Online seit 11. Juni
IBRRS 2025, 1427
KG, Beschluss vom 19.02.2025 - 21 U 186/24
1. Der mit Erdarbeiten beauftragte Auftragnehmer ist verpflichtet, sich über die Tragfähigkeit eines Tiefgaragendachs zu informieren, bevor er auf diesem Hohlkörper einen Minibagger einsetzt und dort zusätzlich beträchtlichen Erdaushub aufschüttet.
2. Das Verkehrsschild "Feuerwehrzufahrt freihalten" trifft keine Aussage dazu, auf welche Belastung eine Zufahrt ausgelegt ist.

Online seit 10. Juni
IBRRS 2025, 1475
OLG Celle, Urteil vom 14.05.2025 - 14 U 238/24
1. § 650c Abs. 3 BGB ist - ebenso wie § 650d BGB - auf Bauverträge anwendbar, in die die VOB/B einbezogen ist.

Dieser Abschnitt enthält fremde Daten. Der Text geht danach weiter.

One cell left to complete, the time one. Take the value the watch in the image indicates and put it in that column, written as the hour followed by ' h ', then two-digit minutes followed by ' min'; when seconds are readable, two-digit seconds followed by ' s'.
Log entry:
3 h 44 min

Will der Unternehmer nach § 650c Abs. 3 BGB vorgehen, müssen aber auch im VOB/B-Vertrag die Voraussetzungen des § 650b BGB gegeben sein (Anschluss an OLG München, IBR 2024, 223.*)
2. Das Vorliegen eines Nachtragsangebotes nach § 650b Abs. 1 S. 2 BGB setzt - über die Voraussetzungen der §§ 145 ff. BGB hinaus - voraus, dass der Besteller durch dieses in die Lage versetzt wird, die auf ihn im Falle einer Beauftragung zukommenden Zusatzkosten wenigstens annähernd abzuschätzen. Das Angebot muss zeitlich vor der Anordnung nach § 650b Abs. 2 BGB in hinreichend bestimmter Form vorliegen, da es der Unternehmer andernfalls in der Hand hätte, durch ein nachträgliches Angebot die Höhe seiner Abschlagszahlungen nach § 650c Abs. 3 BGB selbst festzulegen.*)

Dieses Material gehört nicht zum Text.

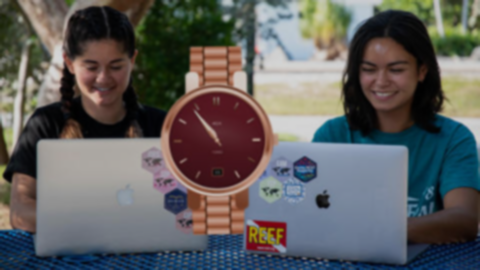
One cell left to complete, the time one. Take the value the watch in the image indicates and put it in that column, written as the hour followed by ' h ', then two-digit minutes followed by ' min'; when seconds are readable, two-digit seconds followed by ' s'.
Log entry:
10 h 54 min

3. Leistungsänderungen, die sich nicht auf die bautechnische Leistung (den sog. Bauinhalt), sondern lediglich auf die Bauumstände, insbesondere die Bauzeit, beziehen, werden von § 650b Abs. 1 S. 1 BGB nicht erfasst.*)
4. Der gesetzlich vermutete Verfügungsgrund des § 650d BGB entfällt wegen Selbstwiderlegung, wenn der Antragssteller von der Möglichkeit der Inanspruchnahme einstweiligen Rechtsschutzes unangemessen lange keinen Gebrauch macht. Wie lange ein Antragssteller mit dem Verfügungsantrag zuwarten darf, hängt von den Umständen des jeweiligen Einzelfalls ab.*)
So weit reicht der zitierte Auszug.